While Mansehra doesn’t officially have a Hindu population, it serves as a spiritual hub for approximately 30 Hindu families from the Hazara region, including those who, like Laal, would travel daily from Abbottabad to Mansehra for worship.

“In the course of the Pakistan Tehreek-e-Insaf (PTI) administration’s previous term in Khyber-Pakhtunkhwa, Ravi Kumar, a Member of Provincial Assembly (MPA) advocating for minority interests, allocated special funds for temple renovations. Despite my extensive contributions to its maintenance over the years, he expressed concerns regarding my involvement with the temple, ultimately leading to my removal,” Laal revealed in a conversation. He further elaborated that Kumar favored the appointment of a new priest, facilitating his settlement in the area by updating the temple’s address on the newly appointed priest’s identity documentation within three years.

When approached for a comment, Kumar refuted Laal’s claims, clarifying that his role as an MPA does not extend to influencing the hiring or firing of temple personnel. He pointed out that such decisions fall under the purview of the Evacuee Trust Property Board (ETPB).

It is noteworthy that although the Hindu population in this region is sparse, the Mansehra temple attracts devotees nationwide biannually for special celebrations.

Laal, a devoted father of three, reflected on his unwavering dedication to the temple’s service, spanning over three decades of his life.

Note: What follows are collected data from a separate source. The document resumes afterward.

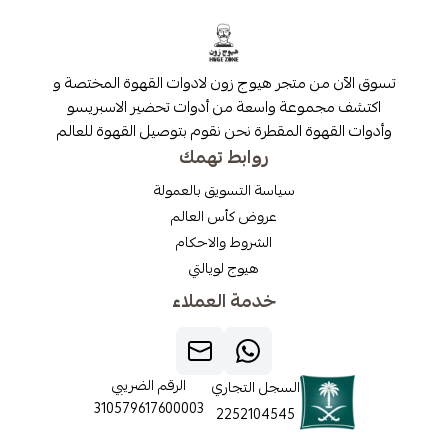
 من متجر هيوج زون لادوات القهوة المختصة و
مجموعة واسعة من أدوات تحضير الاسبريسو
قهوة المقطرة نحن نقوم بتوصيل القهوة للعالم
روابط تهمك
سياسة التسويق بالعمولة
عروض كأس العالم
الشروط والاحكام
هيوج لويالتي
خدمة العملاء
الرقم الضريبي
السجل التجاري
310579617600003
2252104545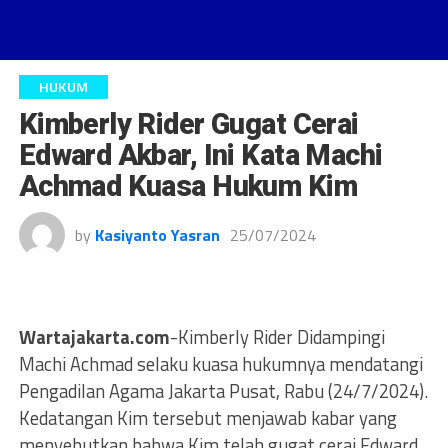
HUKUM
Kimberly Rider Gugat Cerai
Edward Akbar, Ini Kata Machi
Achmad Kuasa Hukum Kim
by
Kasiyanto Yasran
25/07/2024
Wartajakarta.com
-Kimberly Rider Didampingi
Machi Achmad selaku kuasa hukumnya mendatangi
Pengadilan Agama Jakarta Pusat, Rabu (24/7/2024).
Kedatangan Kim tersebut menjawab kabar yang
menyebutkan bahwa Kim telah gugat cerai Edward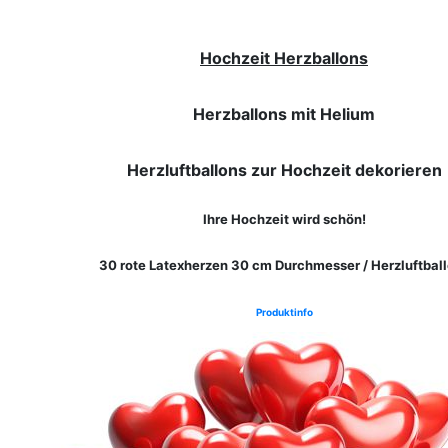
Hochzeit Herzballons
Herzballons mit Helium
Herzluftballons zur Hochzeit dekorieren
Ihre Hochzeit wird schön!
30 rote Latexherzen 30 cm Durchmesser / Herzluftbal
Produktinfo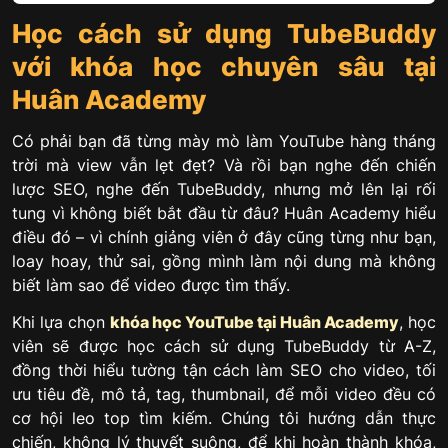
Học cách sử dụng TubeBuddy
với khóa học chuyên sâu tại
Huân Academy
Có phải bạn đã từng mày mò làm YouTube hàng tháng
trời mà view vẫn lẹt đẹt? Và rồi bạn nghe đến chiến
lược SEO, nghe đến TubeBuddy, nhưng mở lên lại rối
tung vì không biết bắt đầu từ đâu? Huân Academy hiểu
điều đó – vì chính giảng viên ở đây cũng từng như bạn,
loay hoay, thử sai, gồng mình làm nội dung mà không
biết làm sao để video được tìm thấy.
Khi lựa chọn
khóa học YouTube tại Huân Academy
, học
viên sẽ được học cách sử dụng TubeBuddy từ A-Z,
đồng thời hiểu tường tận cách làm SEO cho video, tối
ưu tiêu đề, mô tả, tag, thumbnail, để mỗi video đều có
cơ hội leo top tìm kiếm. Chúng tôi hướng dẫn thực
chiến, không lý thuyết suông, để khi hoàn thành khóa,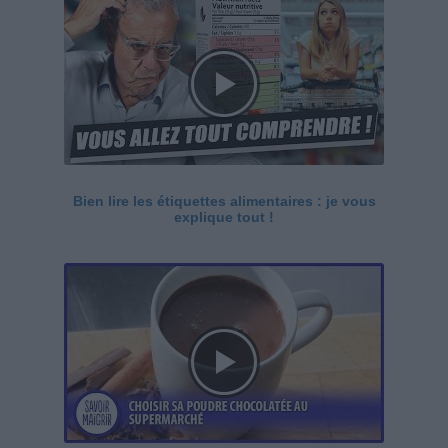
Bien lire les étiquettes alimentaires : je vous
explique tout !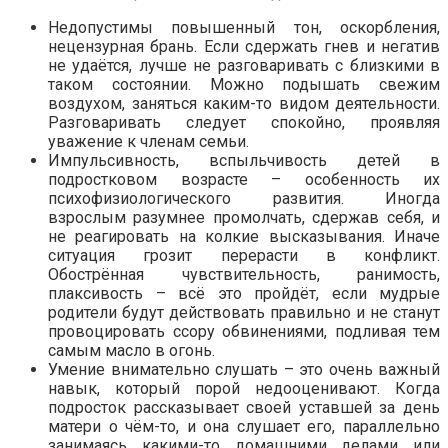
Недопустимы повышенный тон, оскорбления,
нецензурная брань. Если сдержать гнев и негатив
не удаётся, лучше не разговаривать с близкими в
таком состоянии. Можно подышать свежим
воздухом, заняться каким-то видом деятельности.
Разговаривать следует спокойно, проявляя
уважение к членам семьи.
Импульсивность, вспыльчивость детей в
подростковом возрасте – особенность их
психофизиологического развития. Иногда
взрослым разумнее промолчать, сдержав себя, и
не реагировать на колкие высказывания. Иначе
ситуация грозит перерасти в конфликт.
Обострённая чувствительность, ранимость,
плаксивость – всё это пройдёт, если мудрые
родители будут действовать правильно и не станут
провоцировать ссору обвинениями, подливая тем
самым масло в огонь.
Умение внимательно слушать – это очень важный
навык, который порой недооценивают. Когда
подросток рассказывает своей уставшей за день
матери о чём-то, и она слушает его, параллельно
занимаясь какими-то домашними делами или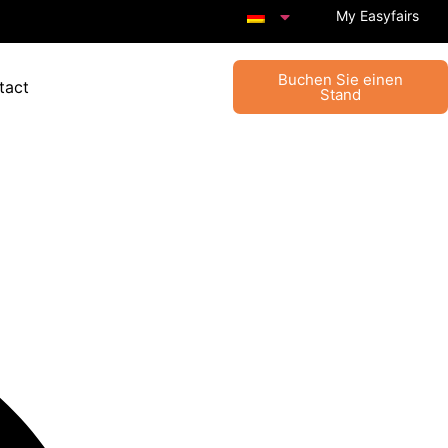
My Easyfairs
Buchen Sie einen
tact
Stand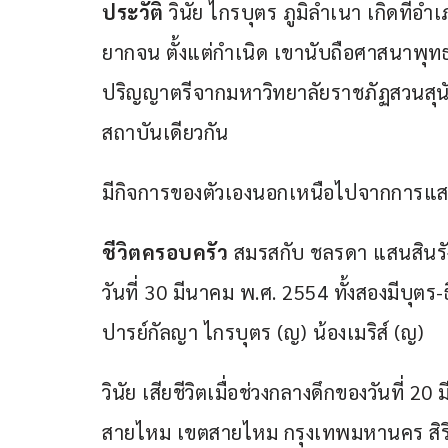
ประวัติ
 วินัย ไกรบุตร ภูมิลำเนา เกิดที่อ
ยากจน ตั้งแต่กำเนิด เขานับถือศาสนาพ
ปริญญาตรีจากมหาวิทยาลัยราชภัฏสวนสุ
สถาบันเดียวกัน
มีกิจการของตัวเองนอกเหนือไปจากการแสดง 
ชีวิตครอบครัว
 สมรสกับ ชลรดา แสนสินรังษี 
วันที่ 30 มีนาคม พ.ศ. 2554 ทั้งสองมีบุตร
ปารย์กัลญา ไกรบุตร (ญ) น้องเมริส์ (ญ)
วินัย เสียชีวิตเมื่อช่วงกลางดึกของวันที
สายไหม เขตสายไหม กรุงเทพมหานคร สิริ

“I have not pursued any alternative means of livelihood. Currently, my family is our main source of support,” he disclosed, noting that his children receive complimentary education at a private school in Abbottabad.

Laal shared his ongoing dialogue with the Evacuee Trust Property Board (ETPB), “The ETPB consistently assures me that upon the appointment of a suitable chairperson, my position will be restored.” He recounted multiple visits to the ETPB’s main office in Lahore and their regional office in Hassan Abdal, along with several occasions where officials visited the temple, offering promises of reemployment contingent upon future directives. Yet, to date, no such directive has been issued.

Laal also highlighted his deep connections within the local Muslim community. He pointed out that during the Eid Milad-un-Nabi celebrations, Muslim community members host events with active participation from the local Hindus. Conversely, during Hindu festivals such as Diwali and Holi, Christian priests and Muslim clerics, including the Hazara khatib, extend their well-wishes to Hindu families, often bringing sweets and gifts as gestures of goodwill.

Zafar Iqbal, a prominent religious figure and an advocate of the Supreme Court of Pakistan, shared his high regard for the Darshan family, acknowledging their significant standing within the community. “They exemplify integrity and honesty. The selfless contributions of Laal are invaluable to his community. Hence, I urge the competent authorities to rectify the injustices meted out to his family,” he articulated.

Despite being removed from his role at the temple, Laal finds solace in visiting the temple weekly, a practice that offers him peace. He expresses a desire for recognition and compensation for his three decades of service, envisioning a local from Abbottabad to succeed him as the temple’s caretaker upon his retirement.

The local Hindu community remains hopeful that the government will intervene to ensure Laal receives the acknowledgment and compensation he deserves for his years of devoted service.